## BRIEF:
Return the records below exactly; pictures stay out.

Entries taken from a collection
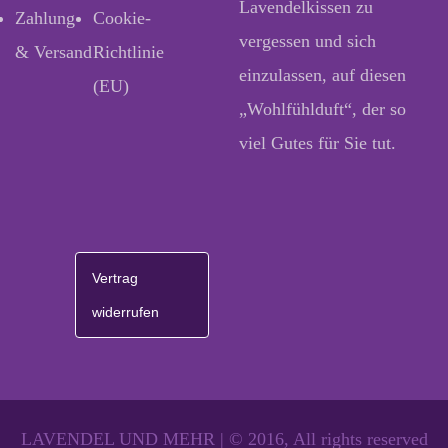
Lavendelkissen zu
Zahlung
Cookie-
vergessen und sich
& Versand
Richtlinie
einzulassen, auf diesen
(EU)
„Wohlfühlduft“, der so
viel Gutes für Sie tut.
Vertrag
widerrufen
LAVENDEL UND MEHR | © 2016, All rights reserved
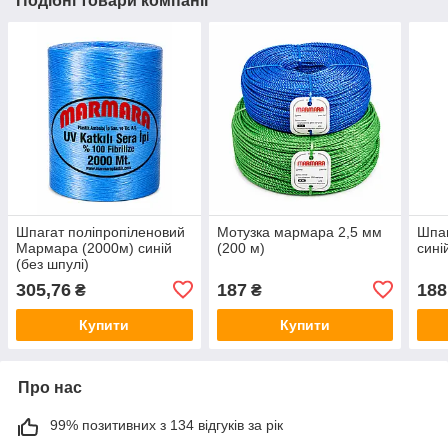
Подібні товари компанії
Шпагат поліпропіленовий
Мотузка мармара 2,5 мм
Шпаг
Мармара (2000м) синій
(200 м)
сині
(без шпулі)
305,76
187
188
₴
₴
Купити
Купити
Про нас
99% позитивних з 134 відгуків за рік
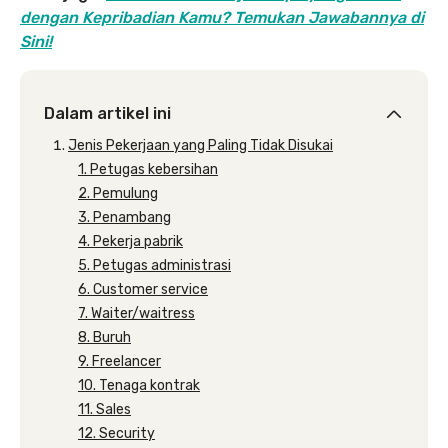
dengan Kepribadian Kamu? Temukan Jawabannya di
Sini!
Dalam artikel ini
Jenis Pekerjaan yang Paling Tidak Disukai
1. Petugas kebersihan
2. Pemulung
3. Penambang
4. Pekerja pabrik
5. Petugas administrasi
6. Customer service
7. Waiter/waitress
8. Buruh
9. Freelancer
10. Tenaga kontrak
11. Sales
12. Security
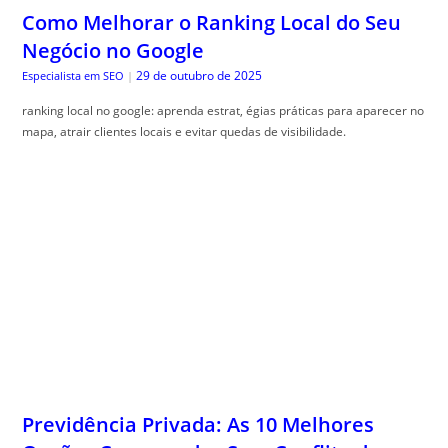
Previdência Privada: As 10 Melhores
Opções Comparadas Sem Conflito de
Interesse
29 de outubro de 2025
Guia do Trader
|
Comparativo previd, ência privada ajuda a entender os benefícios e
escolher o melhor plano. Veja como otimizar sua escolha!
ACESSE AGORA MAIS ARTIGOS INCRÍVEIS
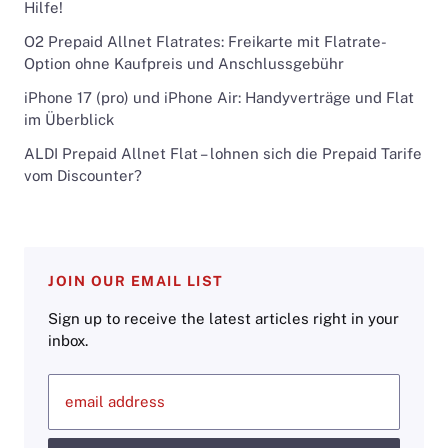
Hilfe!
O2 Prepaid Allnet Flatrates: Freikarte mit Flatrate-
Option ohne Kaufpreis und Anschlussgebühr
iPhone 17 (pro) und iPhone Air: Handyverträge und Flat
im Überblick
ALDI Prepaid Allnet Flat – lohnen sich die Prepaid Tarife
vom Discounter?
JOIN OUR EMAIL LIST
Sign up to receive the latest articles right in your
inbox.
email address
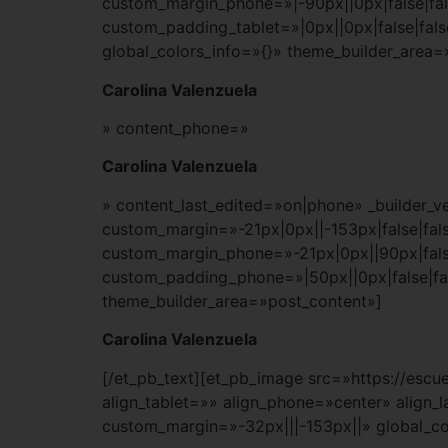
custom_margin_phone=»|-90px||0px|false|fa
custom_padding_tablet=»|0px||0px|false|fa
global_colors_info=»{}» theme_builder_area=
Carolina Valenzuela
» content_phone=»
Carolina Valenzuela
» content_last_edited=»on|phone» _builder_v
custom_margin=»-21px|0px||-153px|false|fals
custom_margin_phone=»-21px|0px||90px|fals
custom_padding_phone=»|50px||0px|false|fa
theme_builder_area=»post_content»]
Carolina Valenzuela
[/et_pb_text][et_pb_image src=»https://es
align_tablet=»» align_phone=»center» align_
custom_margin=»-32px|||-153px||» global_co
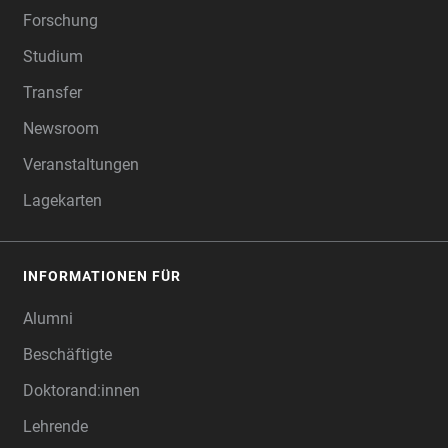
Forschung
Studium
Transfer
Newsroom
Veranstaltungen
Lagekarten
INFORMATIONEN FÜR
Alumni
Beschäftigte
Doktorand:innen
Lehrende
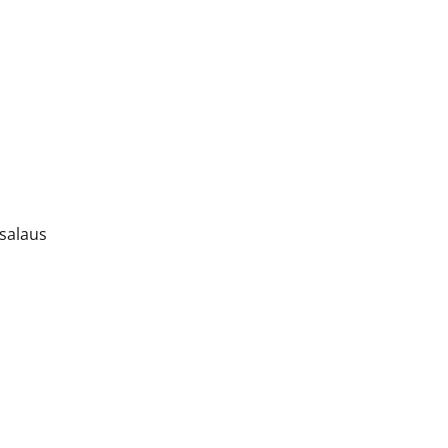
salaus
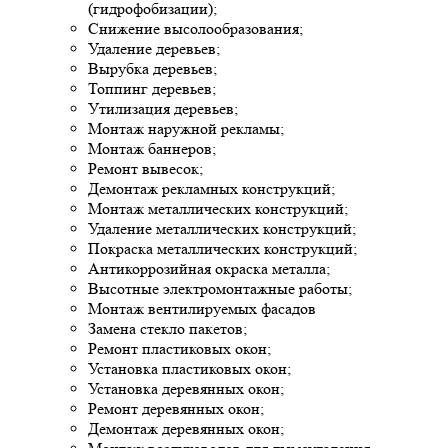
(гидрофобизации);
Снижение высолообразования;
Удаление деревьев;
Вырубка деревьев;
Топпинг деревьев;
Утилизация деревьев;
Монтаж наружной рекламы;
Монтаж баннеров;
Ремонт вывесок;
Демонтаж рекламных конструкций;
Монтаж металлических конструкций;
Удаление металлических конструкций;
Покраска металлических конструкций;
Антикоррозийная окраска металла;
Высотные электромонтажные работы;
Монтаж вентилируемых фасадов
Замена стекло пакетов;
Ремонт пластиковых окон;
Установка пластиковых окон;
Установка деревянных окон;
Ремонт деревянных окон;
Демонтаж деревянных окон;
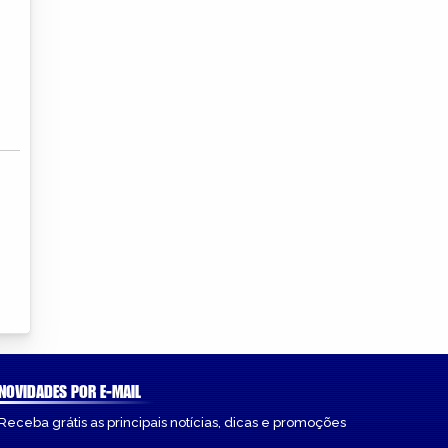
NOVIDADES POR E-MAIL
Receba grátis as principais notícias, dicas e promoções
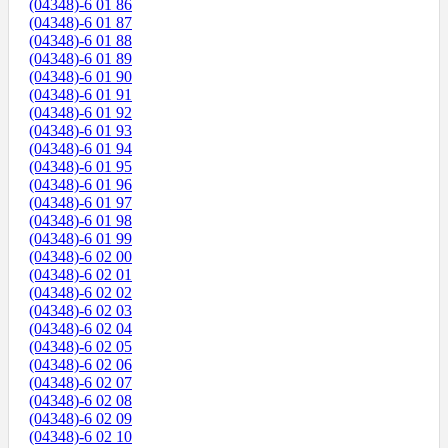
(04348)-6 01 86
(04348)-6 01 87
(04348)-6 01 88
(04348)-6 01 89
(04348)-6 01 90
(04348)-6 01 91
(04348)-6 01 92
(04348)-6 01 93
(04348)-6 01 94
(04348)-6 01 95
(04348)-6 01 96
(04348)-6 01 97
(04348)-6 01 98
(04348)-6 01 99
(04348)-6 02 00
(04348)-6 02 01
(04348)-6 02 02
(04348)-6 02 03
(04348)-6 02 04
(04348)-6 02 05
(04348)-6 02 06
(04348)-6 02 07
(04348)-6 02 08
(04348)-6 02 09
(04348)-6 02 10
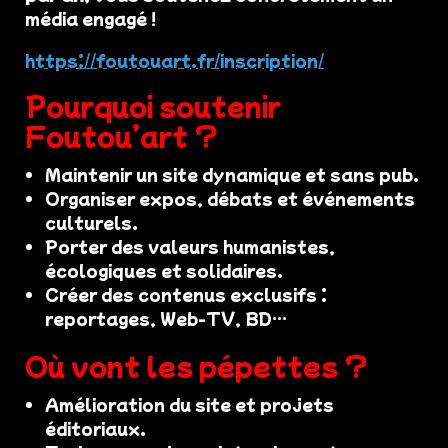
média engagé !
https://foutouart.fr/inscription/
Pourquoi soutenir
Foutou’art ?
Maintenir un site dynamique et sans pub.
Organiser expos, débats et événements
culturels.
Porter des valeurs humanistes,
écologiques et solidaires.
Créer des contenus exclusifs :
reportages, Web-TV, BD…
Où vont les pépettes ?
Amélioration du site et projets
éditoriaux.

## SOLUTION FOR THIS TASK:
Lavendelkissen zu
Zahlung
Cookie-
vergessen und sich
& Versand
Richtlinie
einzulassen, auf diesen
(EU)
„Wohlfühlduft“, der so
viel Gutes für Sie tut.
Vertrag
widerrufen
LAVENDEL UND MEHR | © 2016, All rights reserved
Подібні товари компанії
Шпагат поліпропіленовий
Мотузка мармара 2,5 мм
Шпаг
Мармара (2000м) синій
(200 м)
сині
(без шпулі)
305,76
187
188
₴
₴
Купити
Купити
Про нас
99% позитивних з 134 відгуків за рік
dengan Kepribadian Kamu? Temukan Jawabannya di
Sini!
Dalam artikel ini
Jenis Pekerjaan yang Paling Tidak Disukai
1. Petugas kebersihan
2. Pemulung
3. Penambang
4. Pekerja pabrik
5. Petugas administrasi
6. Customer service
7. Waiter/waitress
8. Buruh
9. Freelancer
10. Tenaga kontrak
11. Sales
12. Security
Previdência Privada: As 10 Melhores
Opções Comparadas Sem Conflito de
Interesse
29 de outubro de 2025
Guia do Trader
|
Comparativo previd, ência privada ajuda a entender os benefícios e
escolher o melhor plano. Veja como otimizar sua escolha!
ACESSE AGORA MAIS ARTIGOS INCRÍVEIS
Hilfe!
O2 Prepaid Allnet Flatrates: Freikarte mit Flatrate-
Option ohne Kaufpreis und Anschlussgebühr
iPhone 17 (pro) und iPhone Air: Handyverträge und Flat
im Überblick
ALDI Prepaid Allnet Flat – lohnen sich die Prepaid Tarife
vom Discounter?
JOIN OUR EMAIL LIST
Sign up to receive the latest articles right in your
inbox.
email address
custom_margin_phone=»|-90px||0px|false|fa
custom_padding_tablet=»|0px||0px|false|fa
global_colors_info=»{}» theme_builder_area=
Carolina Valenzuela
» content_phone=»
Carolina Valenzuela
» content_last_edited=»on|phone» _builder_v
custom_margin=»-21px|0px||-153px|false|fals
custom_margin_phone=»-21px|0px||90px|fals
custom_padding_phone=»|50px||0px|false|fa
theme_builder_area=»post_content»]
Carolina Valenzuela
[/et_pb_text][et_pb_image src=»https://es
align_tablet=»» align_phone=»center» align_
custom_margin=»-32px|||-153px||» global_co
Forschung
Studium
Transfer
Newsroom
Veranstaltungen
Lagekarten
INFORMATIONEN FÜR
Alumni
Beschäftigte
Doktorand:innen
Lehrende
salaus
(гидрофобизации);
Снижение высолообразования;
Удаление деревьев;
Вырубка деревьев;
Топпинг деревьев;
Утилизация деревьев;
Монтаж наружной рекламы;
Монтаж баннеров;
Ремонт вывесок;
Демонтаж рекламных конструкций;
Монтаж металлических конструкций;
Удаление металлических конструкций;
Покраска металлических конструкций;
Антикоррозийная окраска металла;
Высотные электромонтажные работы;
Монтаж вентилируемых фасадов
Замена стекло пакетов;
Ремонт пластиковых окон;
Установка пластиковых окон;
Установка деревянных окон;
Ремонт деревянных окон;
Демонтаж деревянных окон;
NOVIDADES POR E-MAIL
Receba grátis as principais notícias, dicas e promoções
(04348)-6 01 86
(04348)-6 01 87
(04348)-6 01 88
(04348)-6 01 89
(04348)-6 01 90
(04348)-6 01 91
(04348)-6 01 92
(04348)-6 01 93
(04348)-6 01 94
(04348)-6 01 95
(04348)-6 01 96
(04348)-6 01 97
(04348)-6 01 98
(04348)-6 01 99
(04348)-6 02 00
(04348)-6 02 01
(04348)-6 02 02
(04348)-6 02 03
(04348)-6 02 04
(04348)-6 02 05
(04348)-6 02 06
(04348)-6 02 07
(04348)-6 02 08
(04348)-6 02 09
(04348)-6 02 10
média engagé !
https://foutouart.fr/inscription/
Pourquoi soutenir
Foutou’art ?
Maintenir un site dynamique et sans pub.
Organiser expos, débats et événements
culturels.
Porter des valeurs humanistes,
écologiques et solidaires.
Créer des contenus exclusifs :
reportages, Web-TV, BD…
Où vont les pépettes ?
Amélioration du site et projets
éditoriaux.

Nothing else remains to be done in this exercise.